How U.S. cities secretly rewrote map boundaries to block Black families

Have you ever looked at a city map and wondered why some neighborhoods suddenly feel completely different? It’s not just a random coincidence or a matter of personal taste. In fact, local governments spent decades playing a sneaky game of real-life SimCity to keep Black families segregated.

Local planners and federal officials used sneaky cartographic tricks, from weird border detours to highway planning, to enforce racial segregation and choke off Black wealth. As author Richard Rothstein wrote in The Color of Law, “the government was not following preexisting racial patterns; it was imposing segregation where it hadn’t previously taken root.This wasn’t accidental; it was a deliberate blueprint to divide us.
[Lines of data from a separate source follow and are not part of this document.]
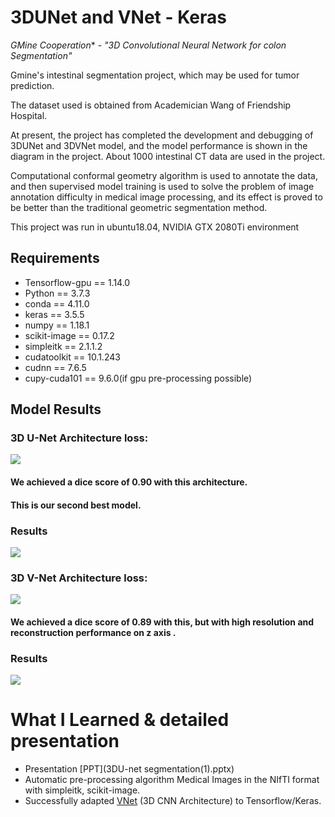# 3DUNet and VNet - Keras

*GMine Cooperation** - *"3D Convolutional Neural Network for colon Segmentation"*

Gmine's intestinal segmentation project, which may be used for tumor prediction.

The dataset used is obtained from Academician Wang of Friendship Hospital.

At present, the project has completed the development and debugging of 3DUNet and 3DVNet model, and the model performance is shown in the diagram in the project.
About 1000 intestinal CT data are used in the project. 

Computational conformal geometry algorithm is used to annotate the data, and then supervised model training is used to solve the problem of image annotation difficulty in medical image processing, and its effect is proved to be better than the traditional geometric segmentation method.

This project was run in ubuntu18.04, NVIDIA GTX 2080Ti environment

## Requirements
* Tensorflow-gpu == 1.14.0
* Python == 3.7.3
* conda == 4.11.0
* keras == 3.5.5
* numpy == 1.18.1
* scikit-image == 0.17.2
* simpleitk == 2.1.1.2
* cudatoolkit == 10.1.243
* cudnn == 7.6.5
* cupy-cuda101 == 9.6.0(if gpu pre-processing possible)



## Model Results
### 3D U-Net Architecture loss:

![](unetloss.png)


#### We achieved a dice score of 0.90 with this architecture.
#### This is our second best model.

### Results
![](unetdice.PNG)

### 3D V-Net Architecture loss:

![](vnetloss.png)

#### We achieved a dice score of 0.89 with this, but with high resolution and reconstruction performance on z axis .

### Results 
![](vnetdice.PNG)

# What I Learned & detailed presentation
* Presentation [PPT](3DU-net segmentation(1).pptx)
* Automatic pre-processing algorithm Medical Images in the NIfTI format with simpleitk, scikit-image.
* Successfully adapted [VNet](https://arxiv.org/abs/1606.04797 "V-Net: Fully Convolutional Neural Networks for Volumetric Medical Image Segmentation") (3D CNN Architecture) to Tensorflow/Keras.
The sneaky trick of municipal underbounding

Municipal underbounding is one of the most toxic cartographic tricks you’ve probably never heard of. It happens when a town draws its borders in a bizarre zigzag to intentionally exclude nearby Black neighborhoods. By keeping these communities outside city limits, local governments legally starved them of basic public resources.

Look at Moore County, North Carolina, where wealthy, white golfing towns like Southern Pines and Aberdeen created a “tortured maze” of borders. Planners literally drew lines around Black enclaves such as Jackson, Hamlet, and Midway, leaving holes in the map. While white residents enjoyed clean water and trash pickup, adjacent Black residents had to watch garbage trucks roll past their streets to serve white neighborhoods.